I haven't had any luck finding the equivalent of Tartine in Shepherd's Bush--and, believe me, I've looked. I'm a big fan of the Bush Bar & Grill, but it's too much of a "destination" restaurant to fit the bill. The kind of place I have in mind has to be a small, intimate affair. It can't announce itself to the world with any sort of fanfare. It has to just sit there, unobtrusively, waiting to be discovered. If I'm going to make it my own, I have to ferret it out for myself.

The solution may be to move to Bayswater. Halepi, a small, family-owned restaurant on Leinster Terrace, fits the bill to a tee. I can't claim to have discovered Halepi--it's the most famous Greek-Cypriot restaurant in London--but in all other respects it's perfect.

From the outside it looks like any other bog standard high street fast food joint--it even has the word "Kebabs" on the sign--and, once inside, the décor doesn't exactly inspire you with confidence. With its plastic ivy, fake beams and brass galleons hanging from the wall, I shouldn't think it's been redecorated since it opened in 1969. But in my book such an unprepossessing exterior is the perfect disguise for the ideal neighbourhood restaurant. Halepi may look like Clark Kent, but it doesn't take long for Superman to emerge from his telephone box in the kitchen.

To begin with, there's the Manager, Christos Matsas. He's short and hairy with a gruff manner--if he was one of the seven dwarves, he'd be Grumpy rather than Happy--yet beneath the impatient exterior there's a real warmth. His eyes twinkle with a mischievous charm, like a wicked uncle, yet he's the sort of man you'd have no hesitation entrusting your mother-in-law to. He has exactly the sort of face I wouldn't mind being greeted by three or four nights a week.

Then there's the atmosphere. The word "friendly" doesn't begin to do it justice. It's like sitting in the kitchen of an extremely large and hospitable Greek family. It's one of the few genuinely democratic restaurants in London. At one table you'll spot Richard Branson wining and dining Pamella Anderson--he brought her here to celebrate her endorsement of Virgin Cola--while at another you'll see a couple of painters and decorators. If there's no table available, don't worry. Christos will send you across the street to the Leinster Arms. It's a testimony to how popular Halepi is that on weeknights you can always find half a dozen people waiting patiently at the bar.
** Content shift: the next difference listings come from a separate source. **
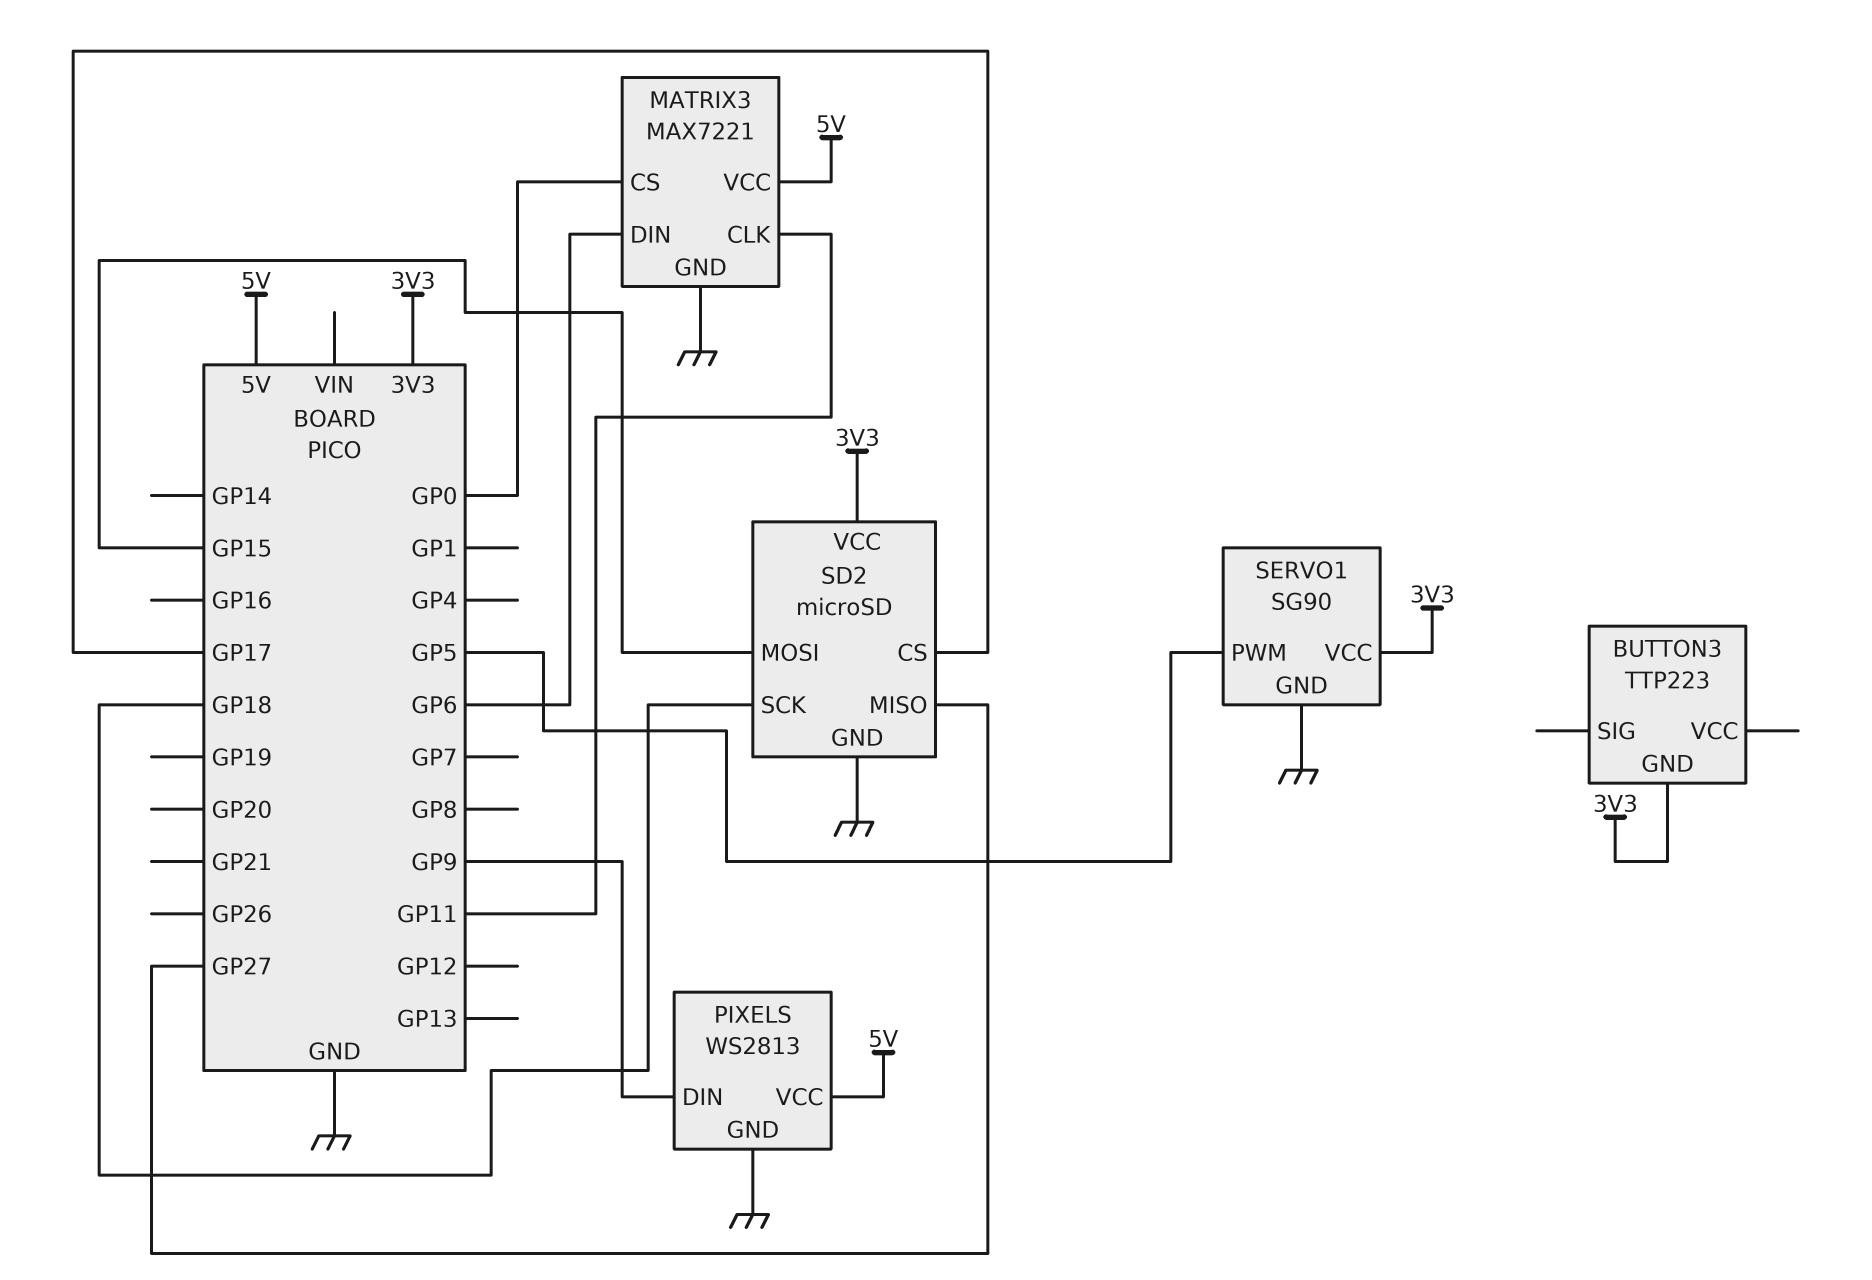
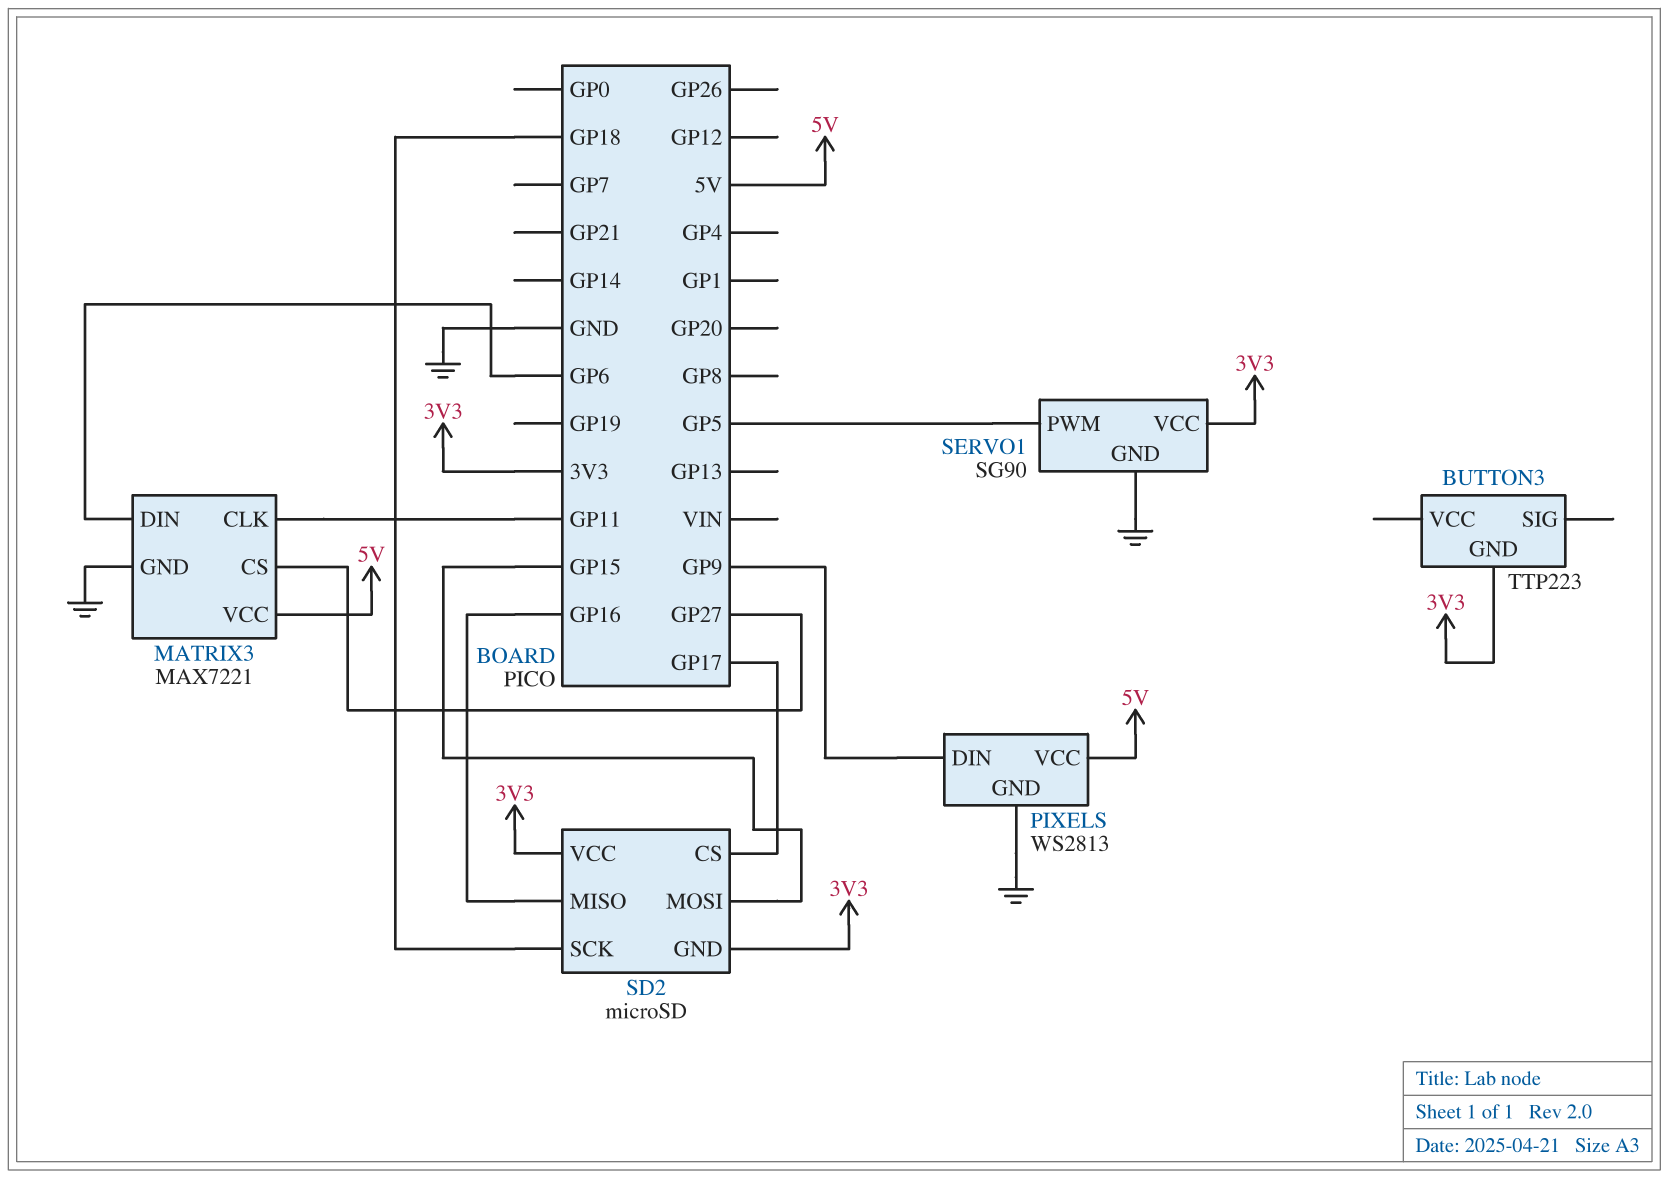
MATRIX3 pin CS: GP0 -> GP27
SD2 pin GND: GND -> 3V3
SD2 pin MISO: GP27 -> GP16

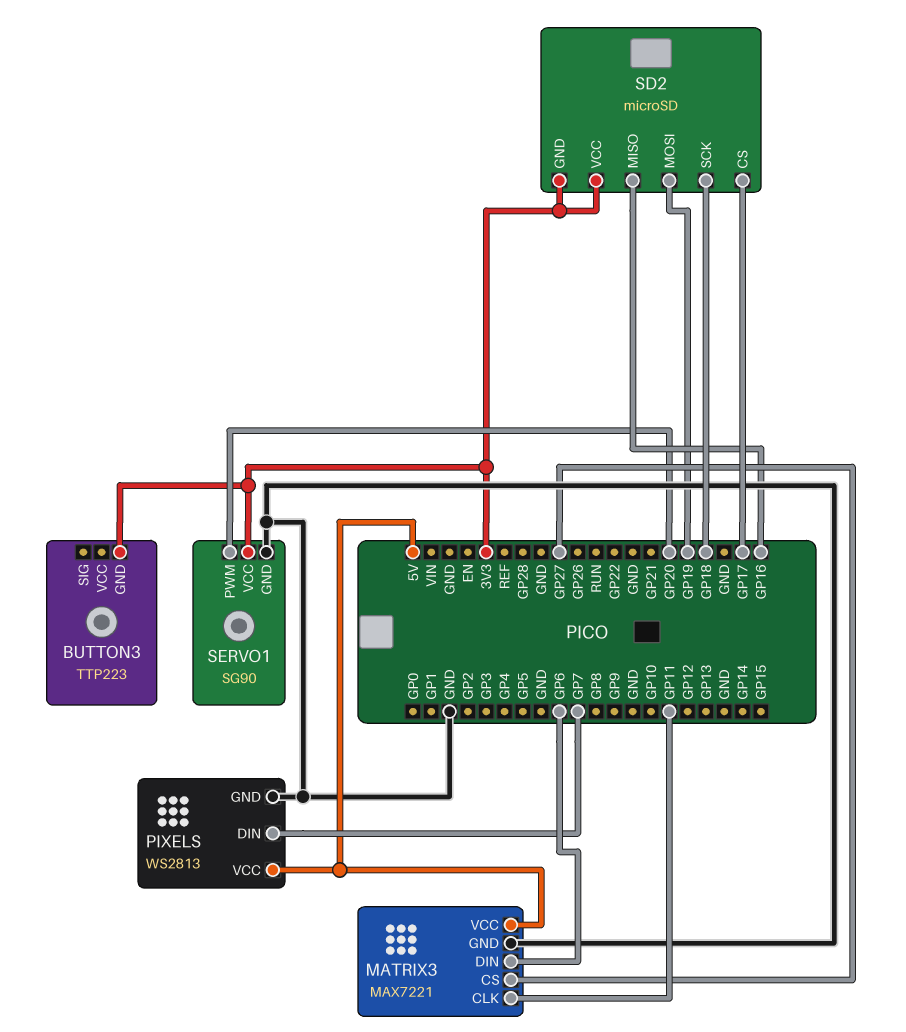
PIXELS pin DIN: GP9 -> GP7
SD2 pin MOSI: GP15 -> GP19
SERVO1 pin PWM: GP5 -> GP20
Finally, there's the food. Now I'm not a particular fan of Greek-Cypriot cuisine--Pedigree Chum on a stick, anyone?--but Halepi makes the best of the limited resources available to it. The taramasalata was the creamiest I've ever had, while the kleftiko lamb was slow cooked to perfection. Even the Dover Sole, hardly a dish you'd expect them to get right, was first rate, right up there with the River Café.

There's no question about it: Halepi is the perfect neighbourhood restaurant. Now all I have to do is move to Bayswater. Anyone want to buy a house in Shepherd's Bush?